_What you need to do:_
From the essay on the Virginia shooting, return the part starting with "What makes an" and going on through "you moved on.", copied word for word.

_Source passage:_
☆ ☆ ☆ ☆
In the midst of our sorrow over the tragic, senseless shooting in Virginia, don’t think that God doesn’t care.

What makes an act of violence so emotionally draining on those who encounter it is not so much the amount of blood that was shed, but the amount of inexplicability surrounding the bloodshed. Turn on the news and see that ISIS has butchered a village of Iraqi Christians, and you’ll certainly feel sorrow, empathy, and a host of other appropriate emotions.

But you probably won’t lay awake at night with your mind replaying those images on the grimmest of tape loops because, while the butchery is deplorable, it’s understandable. ISIS subscribes to an interpretation of Islam that demands the utter domination and destruction of those who don’t embrace their Islamic vision. Those Iraqi Christians didn’t embrace it. That’s why they were slaughtered. In response to the horror, you looked for an explanation, an answer to the question “why did this happen?” You found one, you wept, and you moved on.

But acts of violence like the WDBJ shooting in Virginia are often much harder to deal with. These brief acts of small-scale murder take far fewer lives than wars or natural disasters or organized terrorist attacks. But often they haunt our memories far longer than events with a much higher body count because they refuse to give a sufficient explanation for themselves.

The Less Sense It Makes, The Harder We Look

Why did this happen? Why, in Virginia, did a fame-seeking man (whose name I will not type) film himself murdering two entirely innocent people? How could an act of such of deliberate, unprovoked evil explode in the banal context of a morning interview on local TV?
☆ ☆ ☆ ☆
(Recorded data)
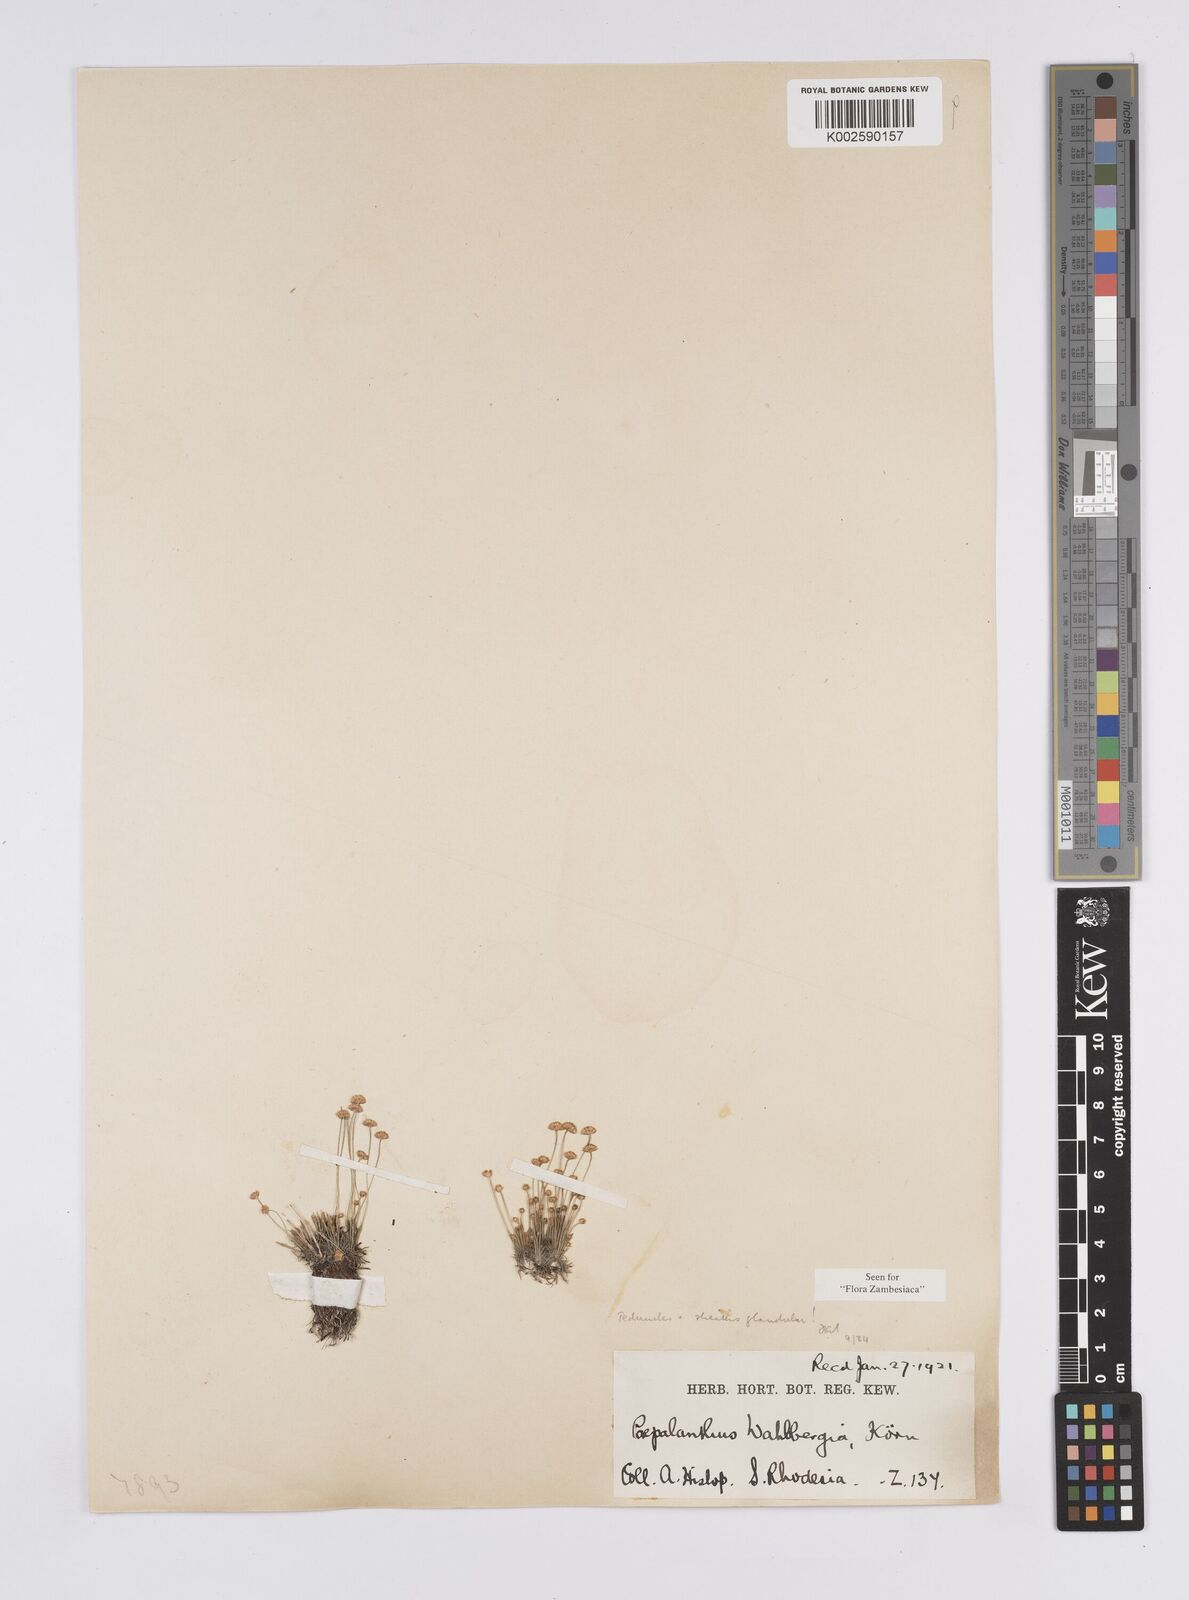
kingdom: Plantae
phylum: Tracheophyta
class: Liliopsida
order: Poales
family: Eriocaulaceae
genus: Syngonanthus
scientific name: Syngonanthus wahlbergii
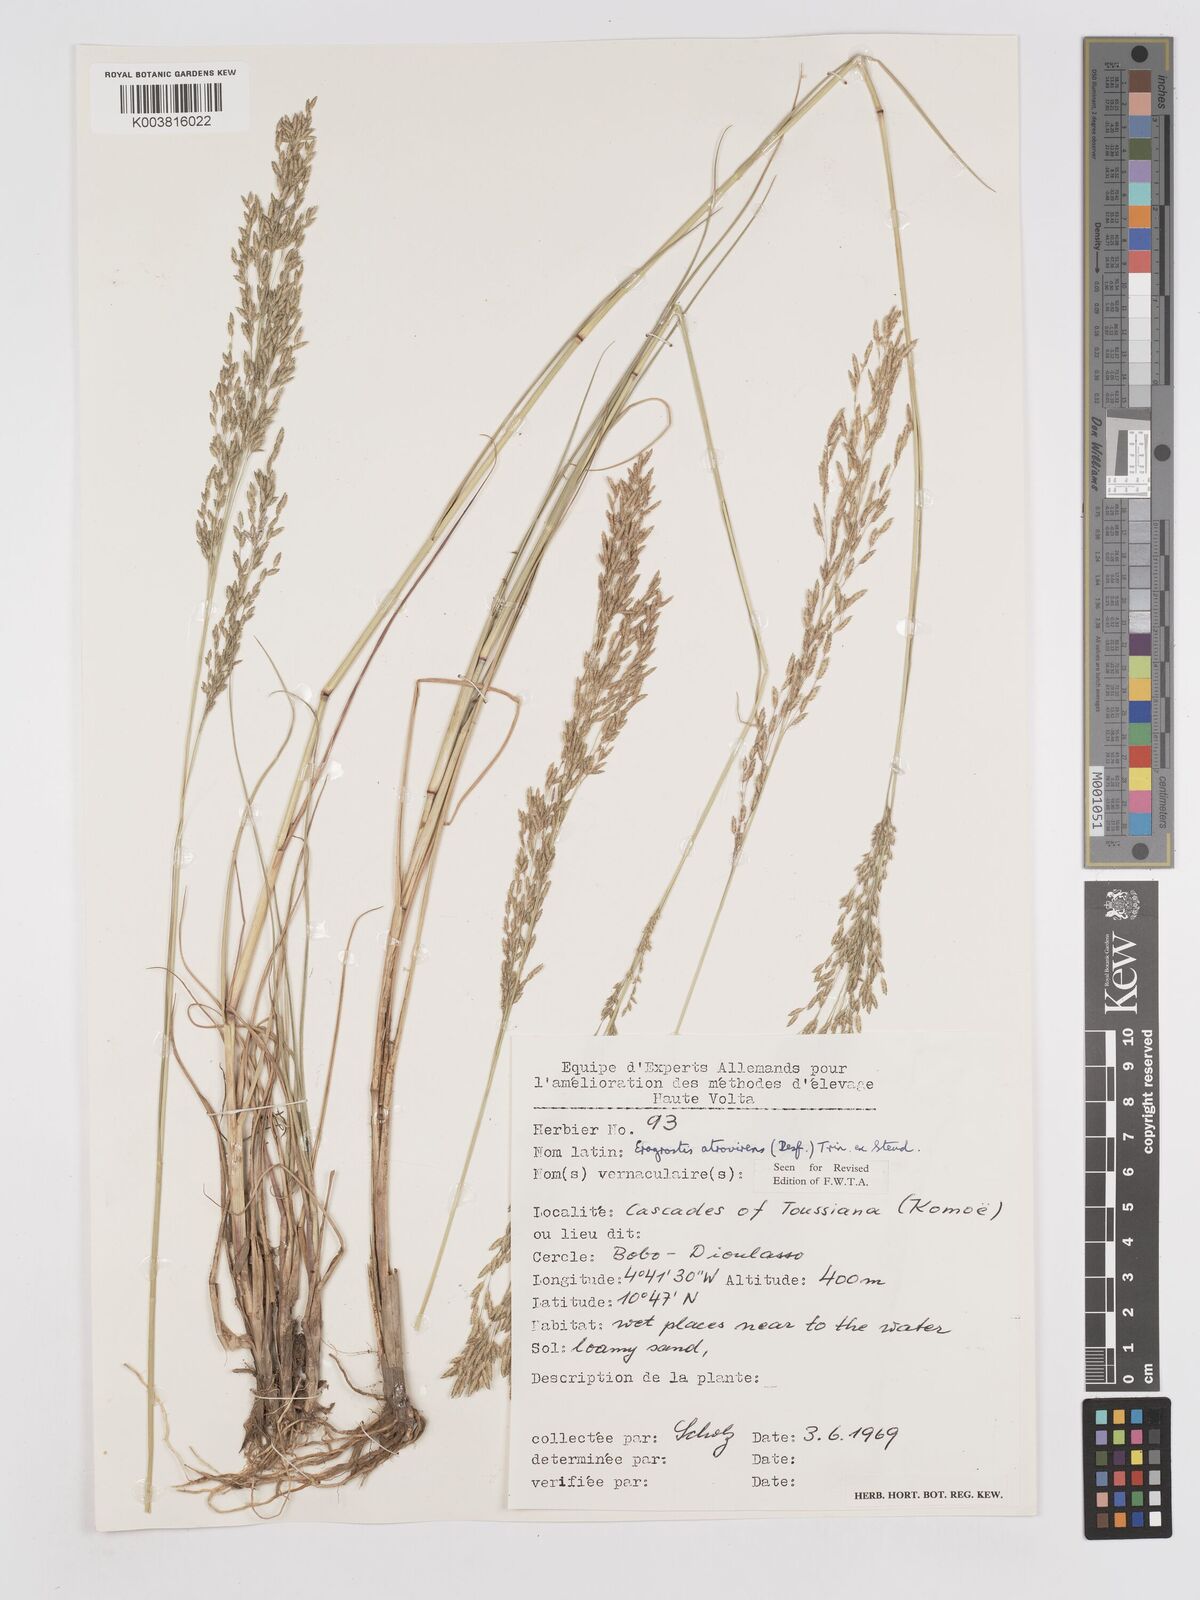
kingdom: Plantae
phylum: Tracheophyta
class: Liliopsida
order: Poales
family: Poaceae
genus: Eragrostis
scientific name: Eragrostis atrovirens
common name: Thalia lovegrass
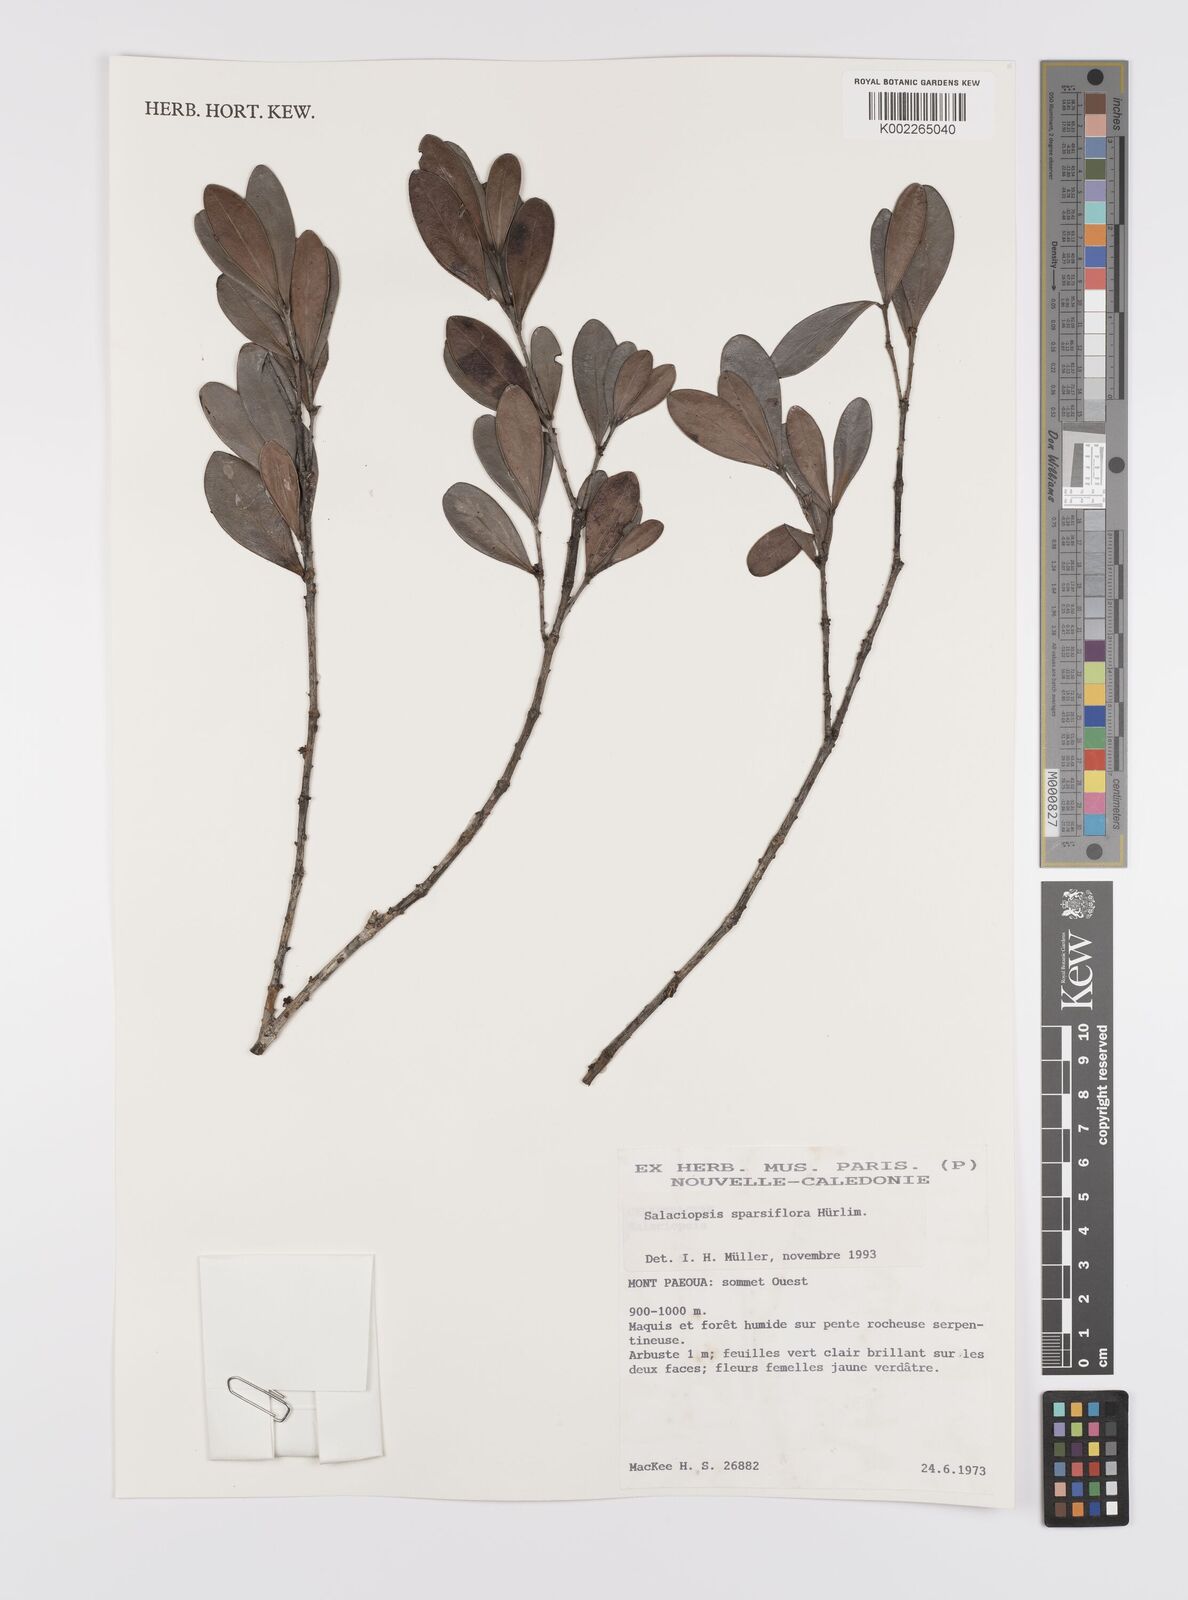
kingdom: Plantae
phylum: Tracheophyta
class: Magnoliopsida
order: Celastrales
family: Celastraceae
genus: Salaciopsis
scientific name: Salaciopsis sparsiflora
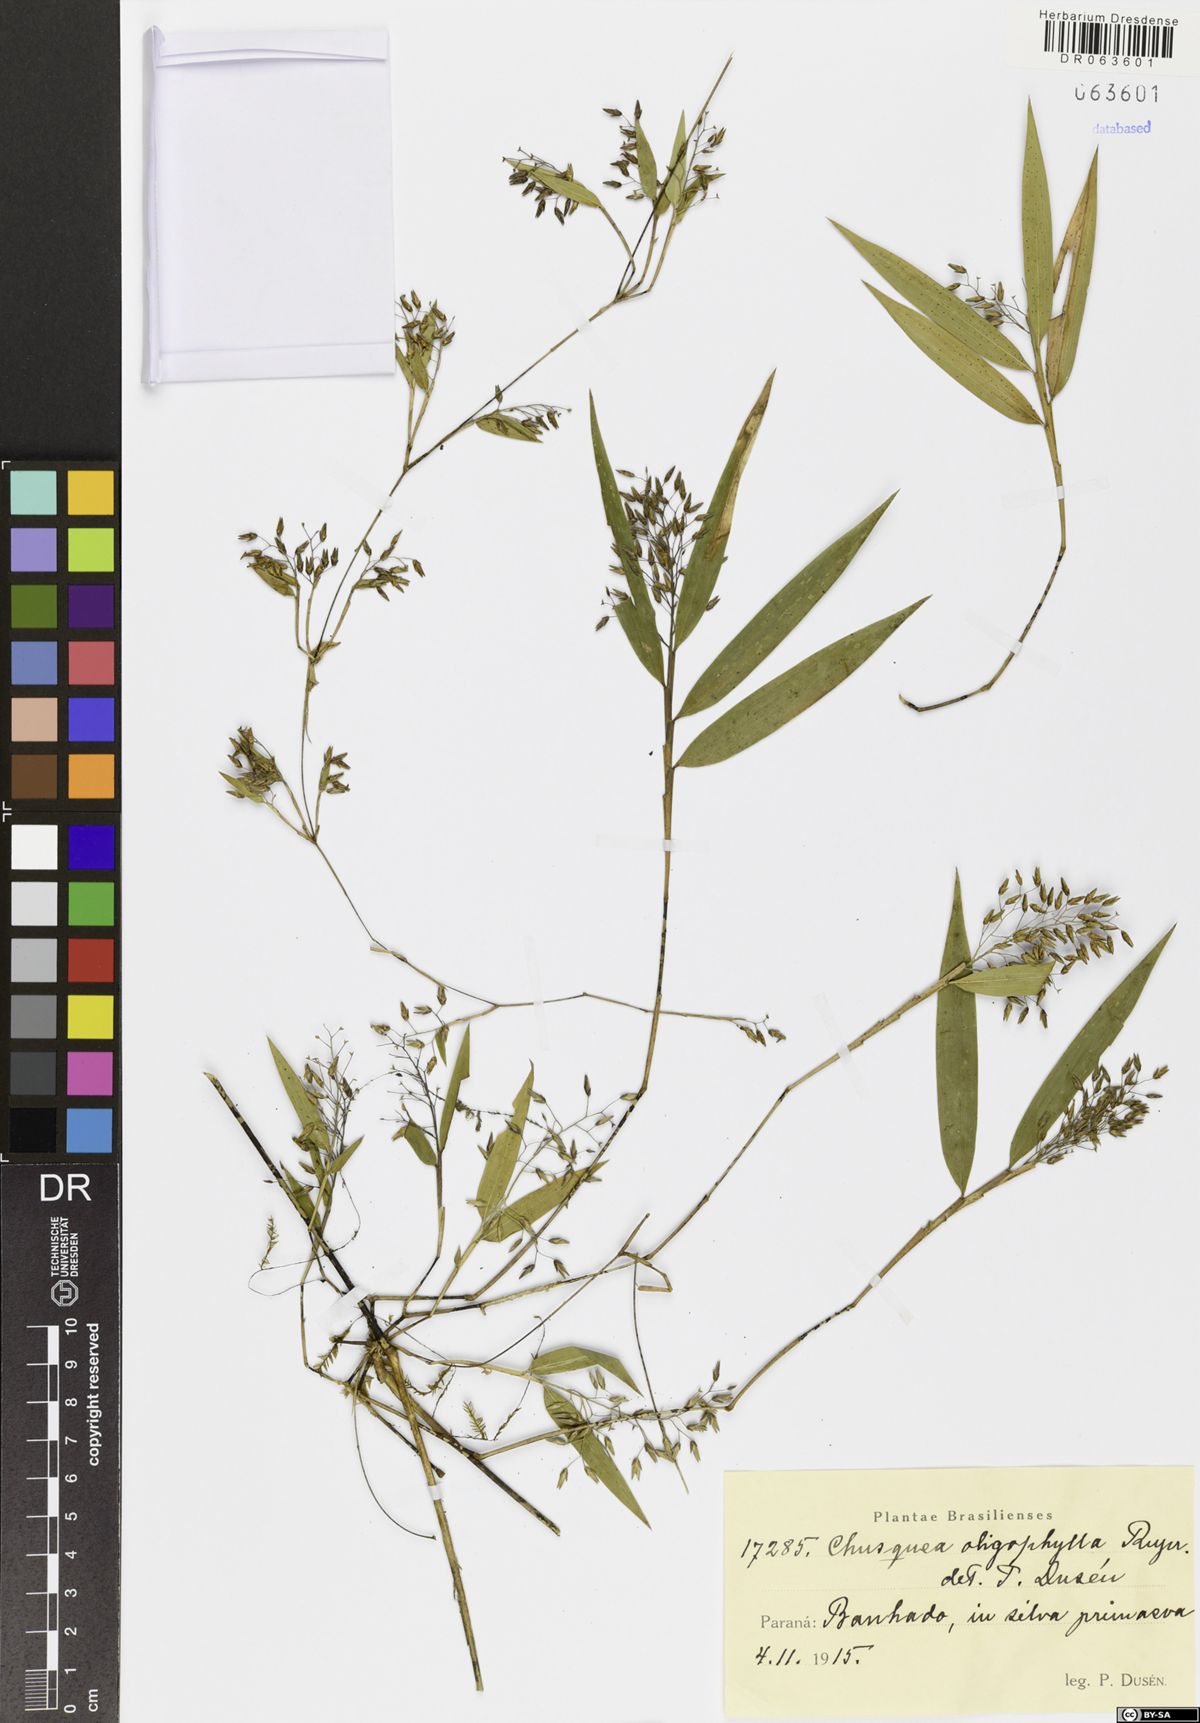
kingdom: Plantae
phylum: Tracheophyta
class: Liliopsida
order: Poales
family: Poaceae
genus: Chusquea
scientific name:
☆ ☆ ☆ ☆
_Worked solution:_
What makes an act of violence so emotionally draining on those who encounter it is not so much the amount of blood that was shed, but the amount of inexplicability surrounding the bloodshed. Turn on the news and see that ISIS has butchered a village of Iraqi Christians, and you’ll certainly feel sorrow, empathy, and a host of other appropriate emotions.

But you probably won’t lay awake at night with your mind replaying those images on the grimmest of tape loops because, while the butchery is deplorable, it’s understandable. ISIS subscribes to an interpretation of Islam that demands the utter domination and destruction of those who don’t embrace their Islamic vision. Those Iraqi Christians didn’t embrace it. That’s why they were slaughtered. In response to the horror, you looked for an explanation, an answer to the question “why did this happen?” You found one, you wept, and you moved on.